Your task: Across the material below, how many lines contain the word "system"? Give only the number.

Data block:
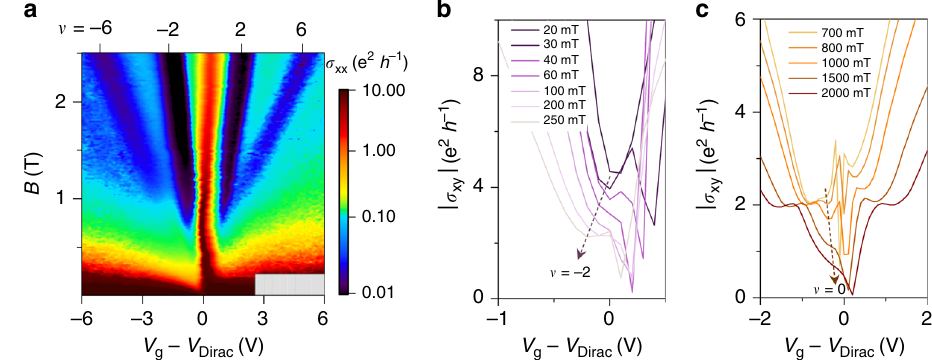
Fig. 5 Magneto-transport measurements of graphene. a The fan diagram of the longitudinal conductivity ( σ xx ) shows well-resolved quantum Hall states at the base temperature of 9 K. The measurements were made on the BGB-1 device of Fig. 4. b The transition of Hall conductivity ( σ xy ) to ν = − 2 commences at ≈ 40 mT. c The lifting of the zero-energy Landau level degeneracy begins at below 1 T. These observations indicate the high quality of the two- dimensional electronic system in our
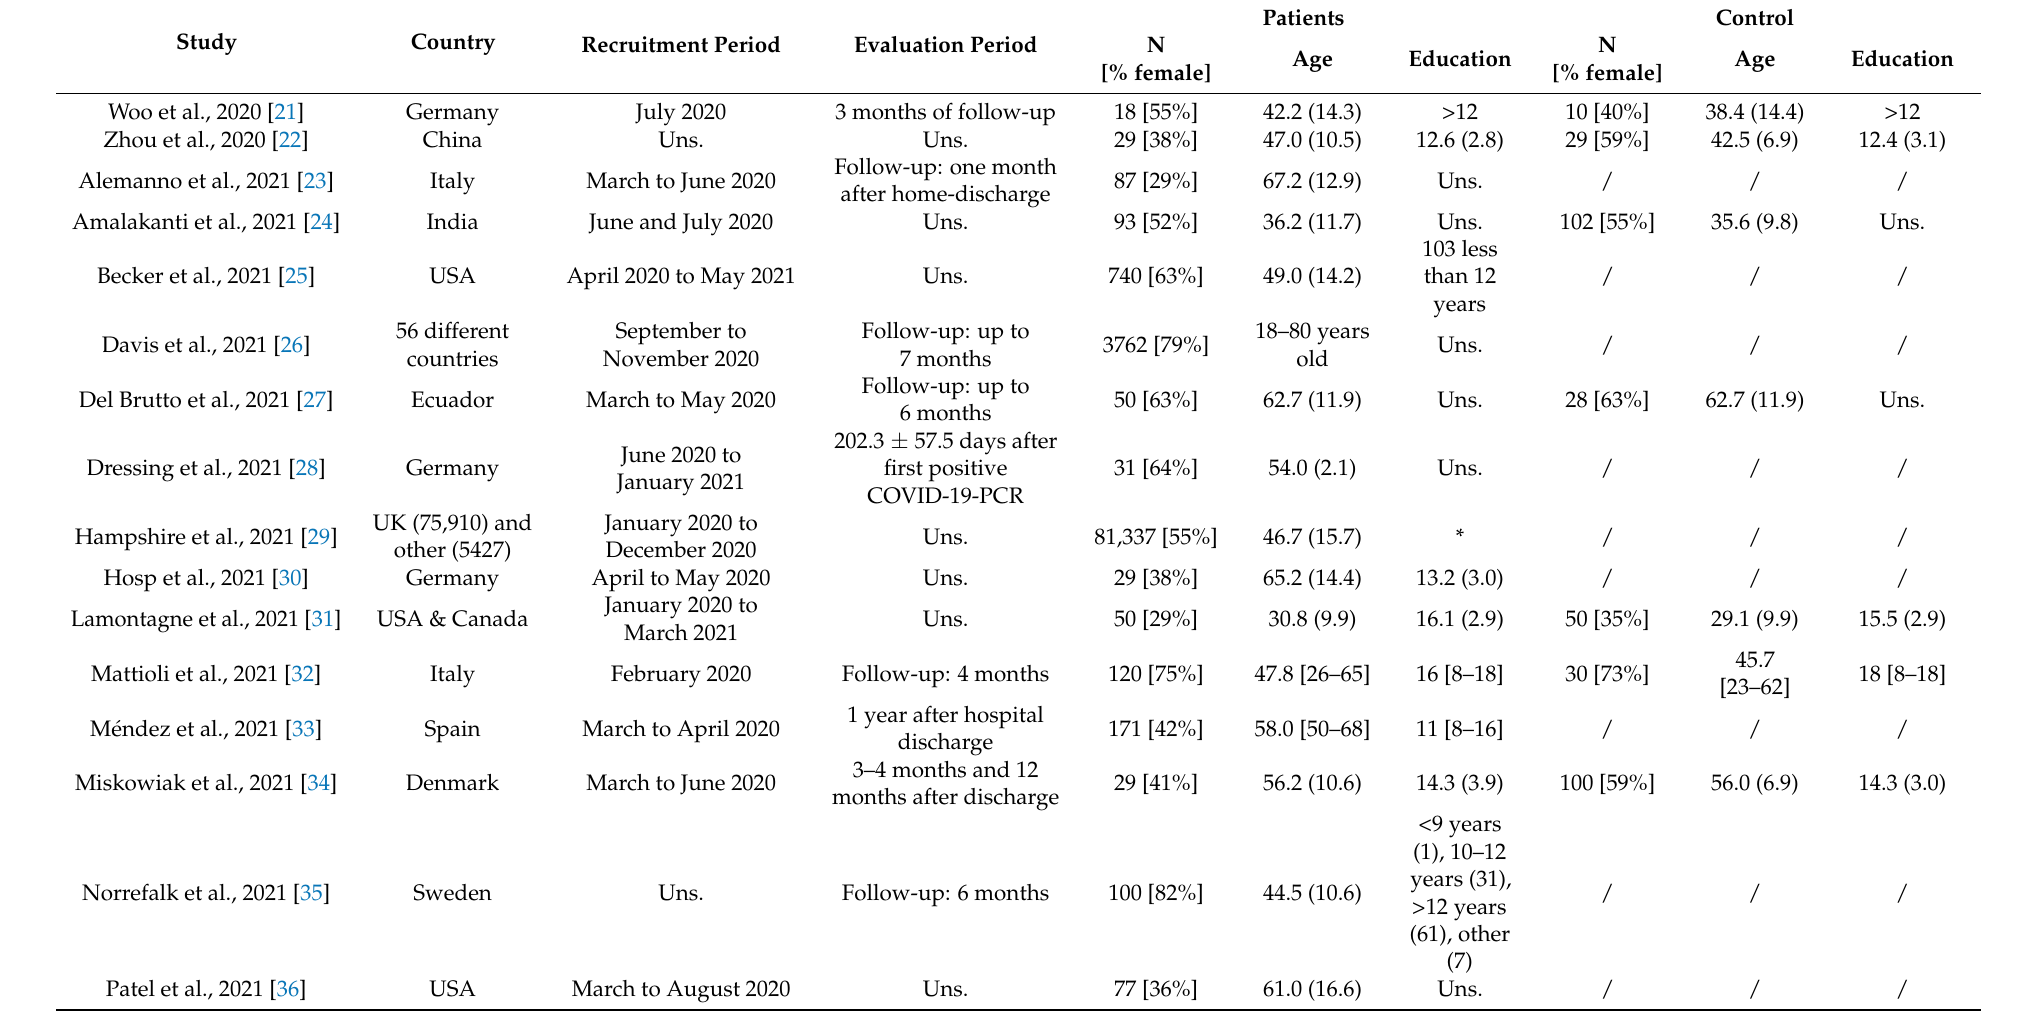
Table 1. Main characteristics of the included studies and socio-demographic characteristics of the patients. Age results are presented as mean (SD) or median [p25–p75] according to the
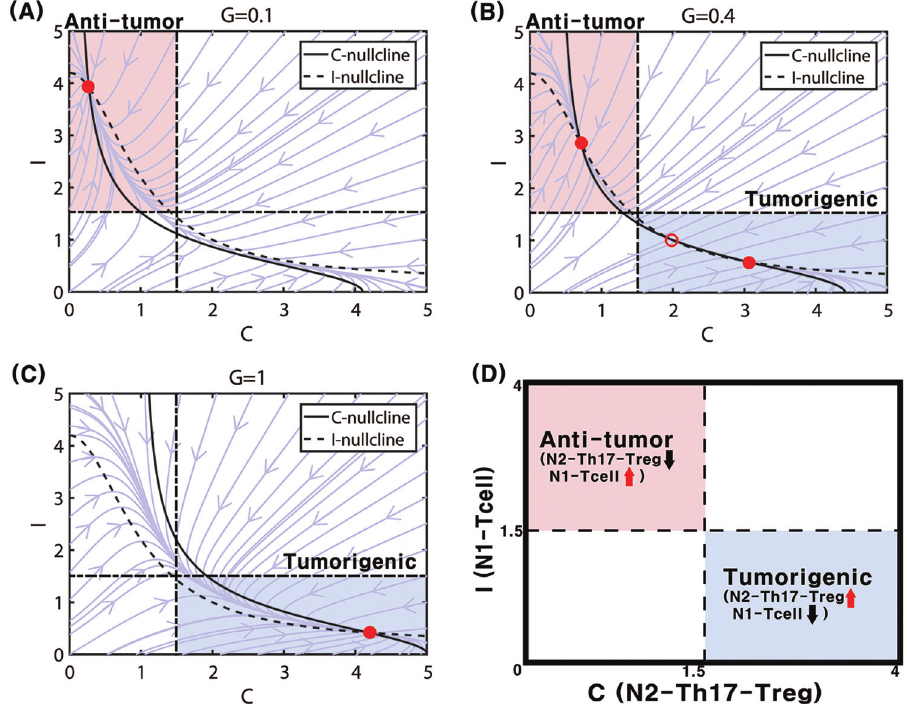
Fig 5. Nonlinear dynamics. Dynamics of the system (5) and (6) in the C-I phase plane in response to low ( G = 0.1 in (A)), intermediate ( G = 0.4 in (B)), and high ( G = 1.0 in (C)) levels of TGF- β -induced transition signals. Steady states marked with circles (stable steady state = filled circle, unstable steady state = empty circle). (D) A schematic of anti- tumorigenic ( C < C th , I > I th ) and tumorigenic ( C > C th , I < I th ) regions in the C − I plane. S = 0.2 fixed. Other parameters are given in Table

Written reply: 2